═════ Document text

So I expect that using:
quantization_param({*conv*}, precision_mode=a16_w16)
would quantize all convolutional layers as 16 bits for weights and activations.

The dataflow compiler user guide says that convolutional, depthwise convolutional, dense and activations support a16_w16 scheme. But the layers that pose the problem are precision_change layers, which are created I suppose by the quantization process. So I don’t think I can manage them.

I don’t know how to remove any mixed precision settings that combine a16_w16 with a8 activations. I can force activations layers to be quantized on 16 bits as well. But I can’t see the activation layers in the graph:

type: activation
layers:

So, how can I do this?

Actually, there are some activation layers, but they are all softmax:

type: activation
layers: [‘vit_base_patch16_224_unfilt/ne_activation_ew_sub_softmax1’, ‘vit_base_patch16_224_unfilt/ne_activation_ew_sub_softmax2’, ‘vit_base_patch16_224_unfilt/ne_activation_ew_sub_softmax3’, ‘vit_base_patch16_224_unfilt/ne_activation_ew_sub_softmax4’, ‘vit_base_patch16_224_unfilt/ne_activation_ew_sub_softmax5’]

I’ll try with another line in the model_script:
"quantization_param({*activ*}, precision_mode=a16_w16)\n",

══════════
═════ Source information

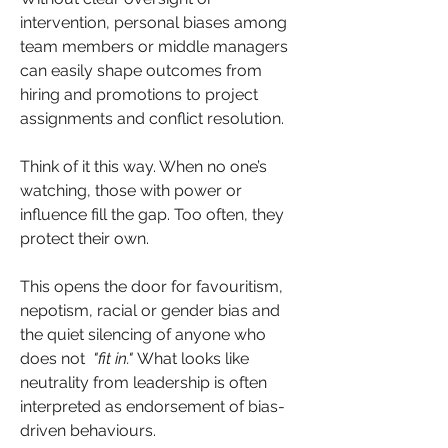
intervention, personal biases among 
team members or middle managers 
can easily shape outcomes from 
hiring and promotions to project 
assignments and conflict resolution.
Think of it this way. When no one’s 
watching, those with power or 
influence fill the gap. Too often, they 
protect their own. 
This opens the door for favouritism, 
nepotism, racial or gender bias and 
the quiet silencing of anyone who 
does not  
"fit in."
 What looks like 
neutrality from leadership is often 
interpreted as endorsement of bias-
driven behaviours.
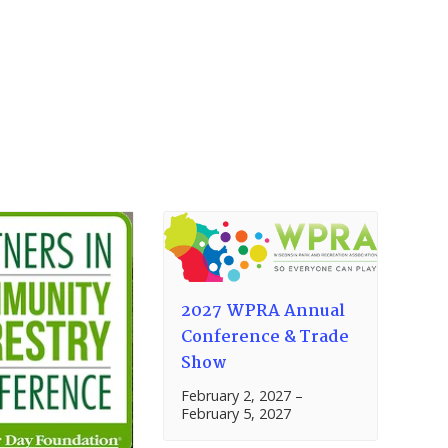
2027 WPRA Annual
Conference & Trade
Show
February 2, 2027
–
February 5, 2027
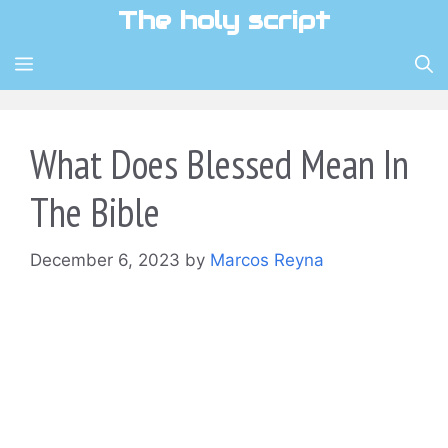
Skip
The holy script
to
content
MENU
What Does Blessed Mean In
The Bible
December 6, 2023
by
Marcos Reyna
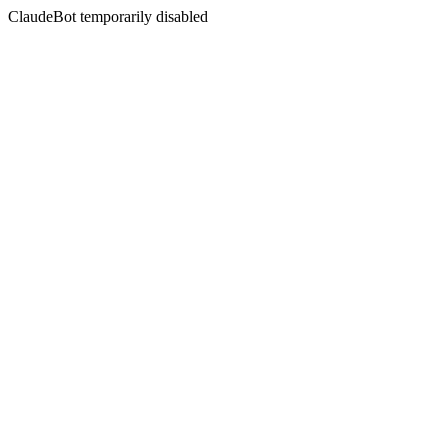
ClaudeBot temporarily disabled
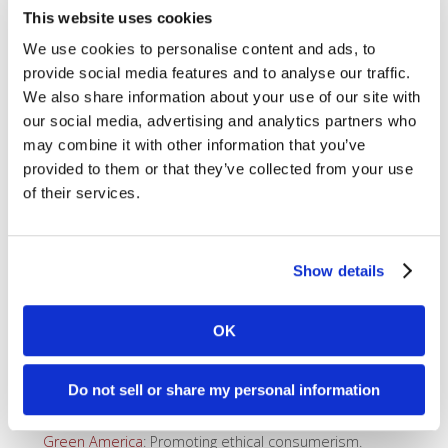
advancing the rights of indigenous peoples in the
This website uses cookies
Amazon Basin.
Amnesty International
: A global movement of more
We use cookies to personalise content and ads, to
than 10 million people in over 150 countries and
provide social media features and to analyse our traffic.
territories who campaign to end abuses of human
We also share information about your use of our site with
rights.
Animal Legal Defense Fund
: An animal law advocacy
our social media, advertising and analytics partners who
organization protecting the lives and advancing the
may combine it with other information that you’ve
interests of animals through the legal system.
provided to them or that they’ve collected from your use
Beyond Limits Therapeutic Riding
: Therapeutic
of their services.
horseback riding.
Bhutan Foundation
: Focuses on enabling the people of
Bhutan to reach their full potential by developing local
capacity and facilitating global support
Show details
Conscious Capitalism of the Bay Area
: Provides
infrastructure for the development of the CCI
movement on the ground in local areas.
OK
David Brower Center
: We’re a home for the
environmental movement.
Earthjustice
: A non-profit public interest organization
Do not sell or share my personal information
based in the United States dedicated to litigating
environmental issues.
Green America
: Promoting ethical consumerism.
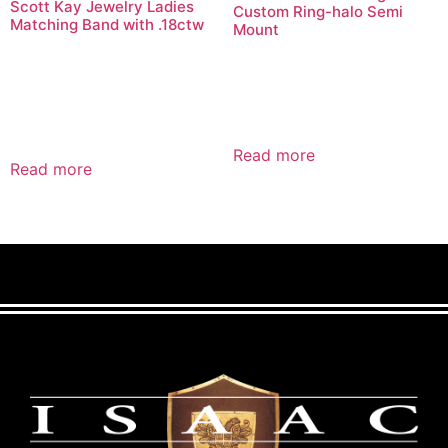
Scott Kay Jewelry Ladies
Custom Ring-halo Semi
Matching Band with .18ctw
Mount
Read more
Read more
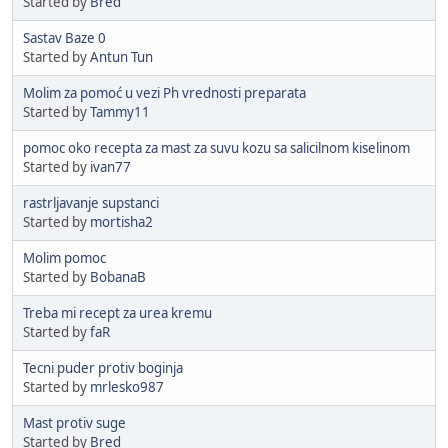
Started by
Bred
Sastav Baze 0
Started by
Antun Tun
Molim za pomoć u vezi Ph vrednosti preparata
Started by
Tammy11
pomoc oko recepta za mast za suvu kozu sa salicilnom kiselinom
Started by
ivan77
rastrljavanje supstanci
Started by
mortisha2
Molim pomoc
Started by
BobanaB
Treba mi recept za urea kremu
Started by
faR
Tecni puder protiv boginja
Started by
mrlesko987
Mast protiv suge
Started by
Bred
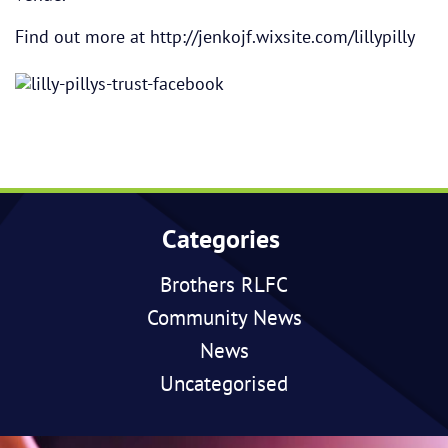
Find out more at
http://jenkojf.wixsite.com/lillypilly
Categories
Brothers RLFC
Community News
News
Uncategorised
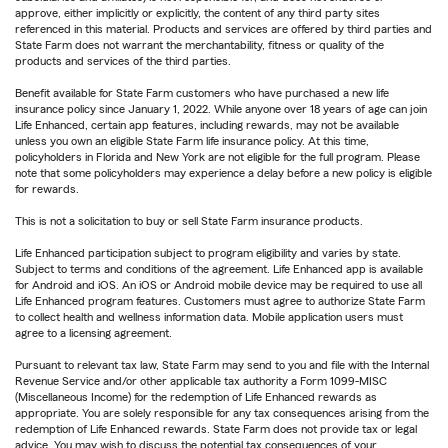
approve, either implicitly or explicitly, the content of any third party sites
referenced in this material. Products and services are offered by third parties and
State Farm does not warrant the merchantability, fitness or quality of the
products and services of the third parties.
Benefit available for State Farm customers who have purchased a new life
insurance policy since January 1, 2022. While anyone over 18 years of age can join
Life Enhanced, certain app features, including rewards, may not be available
unless you own an eligible State Farm life insurance policy. At this time,
policyholders in Florida and New York are not eligible for the full program. Please
note that some policyholders may experience a delay before a new policy is eligible
for rewards.
This is not a solicitation to buy or sell State Farm insurance products.
Life Enhanced participation subject to program eligibility and varies by state.
Subject to terms and conditions of the agreement. Life Enhanced app is available
for Android and iOS. An iOS or Android mobile device may be required to use all
Life Enhanced program features. Customers must agree to authorize State Farm
to collect health and wellness information data. Mobile application users must
agree to a licensing agreement.
Pursuant to relevant tax law, State Farm may send to you and file with the Internal
Revenue Service and/or other applicable tax authority a Form 1099-MISC
(Miscellaneous Income) for the redemption of Life Enhanced rewards as
appropriate. You are solely responsible for any tax consequences arising from the
redemption of Life Enhanced rewards. State Farm does not provide tax or legal
advice. You may wish to discuss the potential tax consequences of your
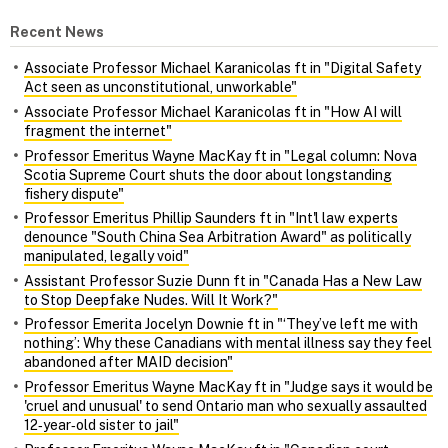
Recent News
Associate Professor Michael Karanicolas ft in "Digital Safety
Act seen as unconstitutional, unworkable"
Associate Professor Michael Karanicolas ft in "How AI will
fragment the internet"
Professor Emeritus Wayne MacKay ft in "Legal column: Nova
Scotia Supreme Court shuts the door about longstanding
fishery dispute"
Professor Emeritus Phillip Saunders ft in "Int'l law experts
denounce "South China Sea Arbitration Award" as politically
manipulated, legally void"
Assistant Professor Suzie Dunn ft in "Canada Has a New Law
to Stop Deepfake Nudes. Will It Work?"
Professor Emerita Jocelyn Downie ft in "‘They’ve left me with
nothing’: Why these Canadians with mental illness say they feel
abandoned after MAID decision"
Professor Emeritus Wayne MacKay ft in "Judge says it would be
'cruel and unusual' to send Ontario man who sexually assaulted
12‑year‑old sister to jail"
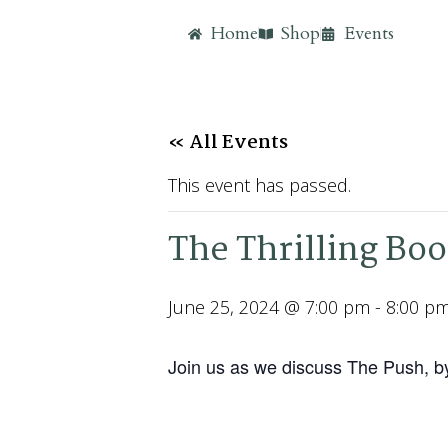
Home
Shop
Events
« All Events
This event has passed.
The Thrilling Bo
June 25, 2024 @ 7:00 pm
-
8:00 p
Join us as we discuss The Push, b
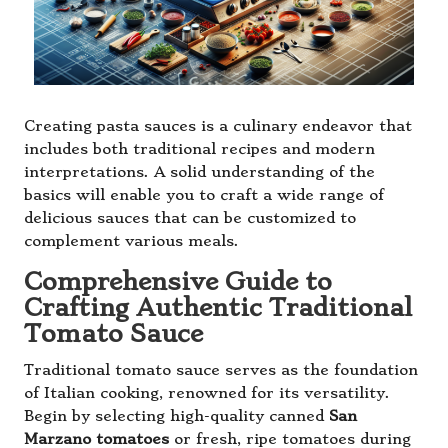
Creating pasta sauces is a culinary endeavor that
includes both traditional recipes and modern
interpretations. A solid understanding of the
basics will enable you to craft a wide range of
delicious sauces that can be customized to
complement various meals.
Comprehensive Guide to
Crafting Authentic Traditional
Tomato Sauce
Traditional tomato sauce serves as the foundation
of Italian cooking, renowned for its versatility.
Begin by selecting high-quality canned
San
Marzano tomatoes
or fresh, ripe tomatoes during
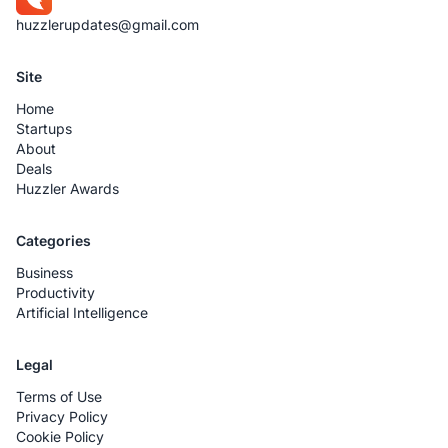
huzzlerupdates@gmail.com
Site
Home
Startups
About
Deals
Huzzler Awards
Categories
Business
Productivity
Artificial Intelligence
Legal
Terms of Use
Privacy Policy
Cookie Policy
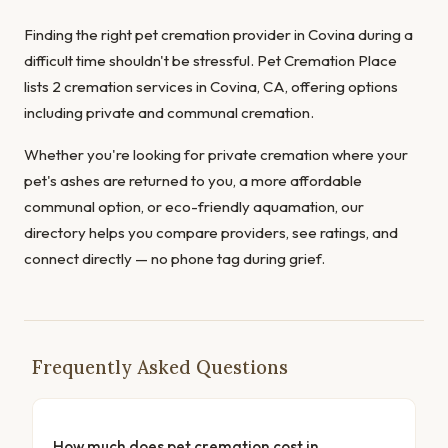
Finding the right pet cremation provider in Covina during a
difficult time shouldn't be stressful. Pet Cremation Place
lists 2 cremation services in Covina, CA, offering options
including private and communal cremation.
Whether you're looking for private cremation where your
pet's ashes are returned to you, a more affordable
communal option, or eco-friendly aquamation, our
directory helps you compare providers, see ratings, and
connect directly — no phone tag during grief.
Frequently Asked Questions
How much does pet cremation cost in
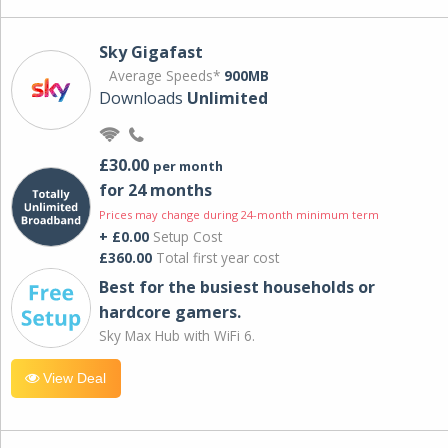
Sky Gigafast
Average Speeds*
900MB
Downloads
Unlimited
£30.00
per month
for 24 months
Prices may change during 24-month minimum term
+ £0.00
Setup Cost
£360.00
Total first year cost
Best for the busiest households or
hardcore gamers.
Sky Max Hub with WiFi 6.
View Deal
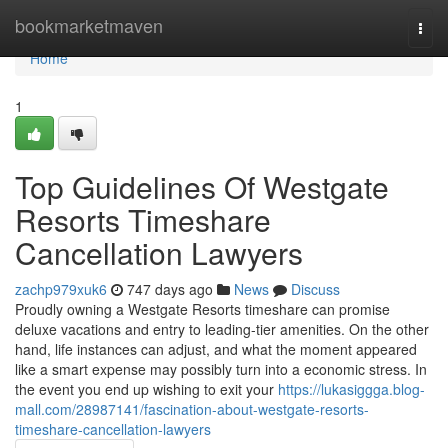
Home
bookmarketmaven
Togg
navi
Home
1
Top Guidelines Of Westgate
Resorts Timeshare
Cancellation Lawyers
zachp979xuk6
747 days ago
News
Discuss
Proudly owning a Westgate Resorts timeshare can promise
deluxe vacations and entry to leading-tier amenities. On the other
hand, life instances can adjust, and what the moment appeared
like a smart expense may possibly turn into a economic stress. In
the event you end up wishing to exit your
https://lukasiggga.blog-
mall.com/28987141/fascination-about-westgate-resorts-
timeshare-cancellation-lawyers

══════════

Questions:
1. Give back the stretch of the forum post from "The dataflow compiler" through "can I do this?", renaming "dataflow compiler user guide" to "compiler reference manual".
2. Copy the stretch of the records from their start through the line containing "Marcos Reyna", leaving out the pictures.

Responses by task:
1.
The compiler reference manual says that convolutional, depthwise convolutional, dense and activations support a16_w16 scheme. But the layers that pose the problem are precision_change layers, which are created I suppose by the quantization process. So I don’t think I can manage them.

I don’t know how to remove any mixed precision settings that combine a16_w16 with a8 activations. I can force activations layers to be quantized on 16 bits as well. But I can’t see the activation layers in the graph:

type: activation
layers:

So, how can I do this?

2.
intervention, personal biases among 
team members or middle managers 
can easily shape outcomes from 
hiring and promotions to project 
assignments and conflict resolution.
Think of it this way. When no one’s 
watching, those with power or 
influence fill the gap. Too often, they 
protect their own. 
This opens the door for favouritism, 
nepotism, racial or gender bias and 
the quiet silencing of anyone who 
does not  
"fit in."
 What looks like 
neutrality from leadership is often 
interpreted as endorsement of bias-
driven behaviours.
2027 WPRA Annual
Conference & Trade
Show
February 2, 2027
–
February 5, 2027
Skip
The holy script
to
content
MENU
What Does Blessed Mean In
The Bible
December 6, 2023
by
Marcos Reyna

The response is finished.